Why Control Allowed Subclasses

A class definition can specify a list of classes that it allows as subclasses. Classes not in the list cannot be defined as subclass of the class. To specify the allowed subclasses, use the AllowedSubclasses class attribute.

The AllowedSubclasses attribute provides a design point between Sealed classes, which do not allow subclassing, and the default behavior, which does not restrict subclassing.

By controlling the allowed subclasses, you can create a sealed hierarchy of classes. That is, a system of classes that enables a specific set of classes to derive from specific base classes, but that does not allow unrestricted subclassing.

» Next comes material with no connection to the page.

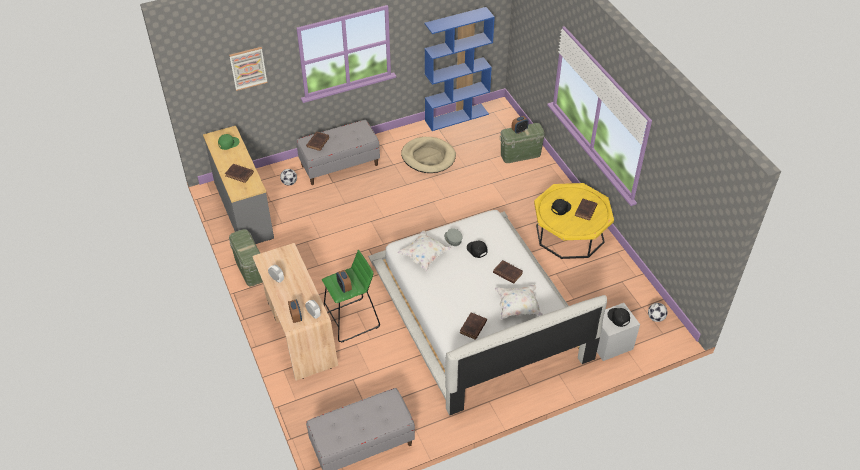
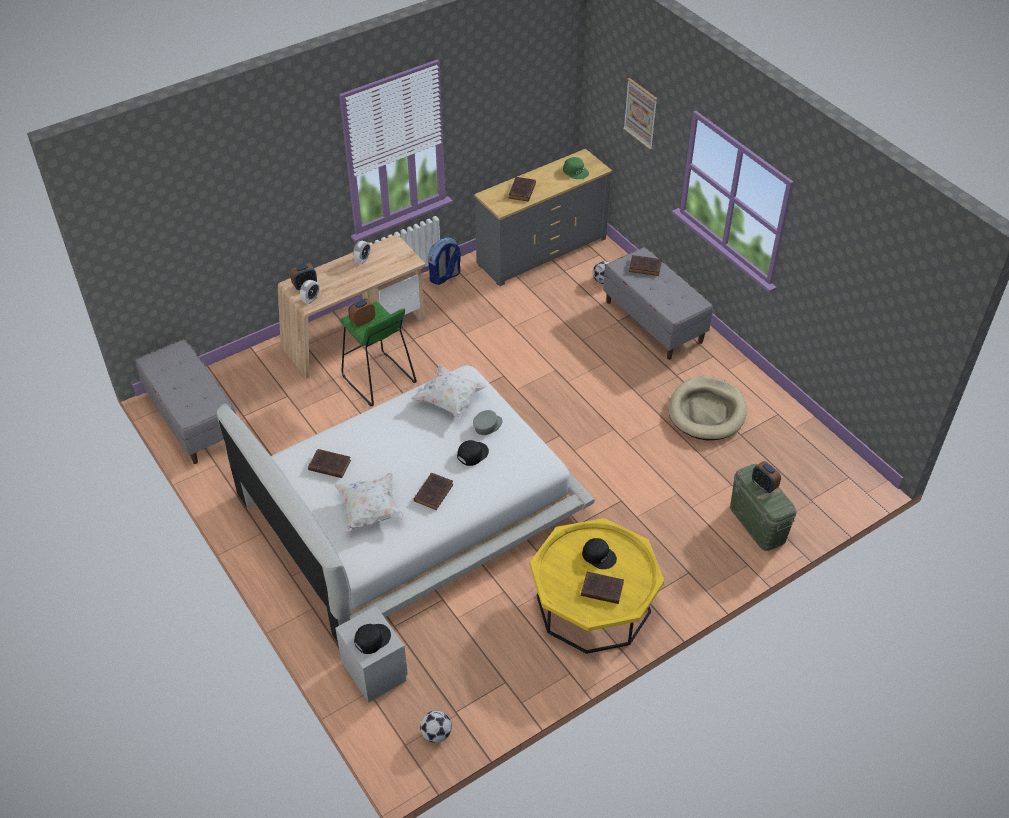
camera: 80 degrees right, 0 degrees up
(250, 269) = (444, 277): green storage box -> backpack
(457, 117) = (814, 433): blue bookcase -> none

See Define Sealed Hierarchy of Classes for more about this technique.

Specify Allowed Subclasses

Specify a list of one or more allowed subclasses in the classdef statement by assigning matlab.metadata.Class objects to the AllowedSubclasses attribute. Create the matlab.metadata.Class object referencing a specific class using the ? operator and the class name:

classdef (AllowedSubclasses = ?ClassName) MySuperClass
   ...
end

Use a cell array of matlab.metadata.Class objects to define more than one allowed subclass:

classdef (AllowedSubclasses = {?ClassName1,?ClassName2,...?ClassNameN}) MySuperClass
   ...
end

Always use the fully qualified class name when referencing the class name:

classdef (AllowedSubclasses = ?namespace.inneramespace.ClassName1) MySuperClass
   ...
end

Assigning an empty cell array to the AllowedSubclasses attribute is effectively the same as defining a Sealed class.

classdef (AllowedSubclasses = {}) MySuperClass
   ...
end

Note

Use only the ? operator and the class name to generate matlab.metadata.Class objects. Values assigned to the AllowedSubclasses attribute cannot contain any other MATLAB® expressions, including functions that return either matlab.metadata.Class objects or cell arrays of matlab.metadata.Class objects.

Result of Declaring Allowed Subclasses

Including a class in the list of AllowedSubclasses does not define that class as a subclass or require you to define the class as a subclass. It just allows the referenced class to be defined as a subclass. Declaring a class as an allowed subclass also does not affect whether this class can itself be subclassed.

A class definition can contain assignments to the AllowedSubclasses attribute that reference classes that are not currently defined or available on the MATLAB path. Any referenced subclass that MATLAB cannot find when loading the class is effectively removed from the list without causing an error or warning. MATLAB remembers the referenced class in case it becomes available at a later point in time.

Note

If MATLAB does not find any of the classes in the allowed subclasses list, the class is effectively Sealed. A sealed class is equivalent to AllowedSubclasses = {}.

Use the matlab.metadata.Class property RestrictsSubclassing to determine if a class is Sealed or specifies AllowedSubclasses.

Define Sealed Hierarchy of Classes

The AllowedSubclasses attribute enables you to define a sealed class hierarchy by sealing the allowed subclasses:

classdef (AllowedSubclasses = {?SubClass1,?SubClass2}) SuperClass
   ...
end

Define the allowed subclasses as Sealed:

classdef (Sealed) SubClass1
   ...
end

classdef (Sealed) SubClass2
   ...
end

Sealed class hierarchies enable you to use the level of abstraction that your design requires while maintaining a closed system of classes.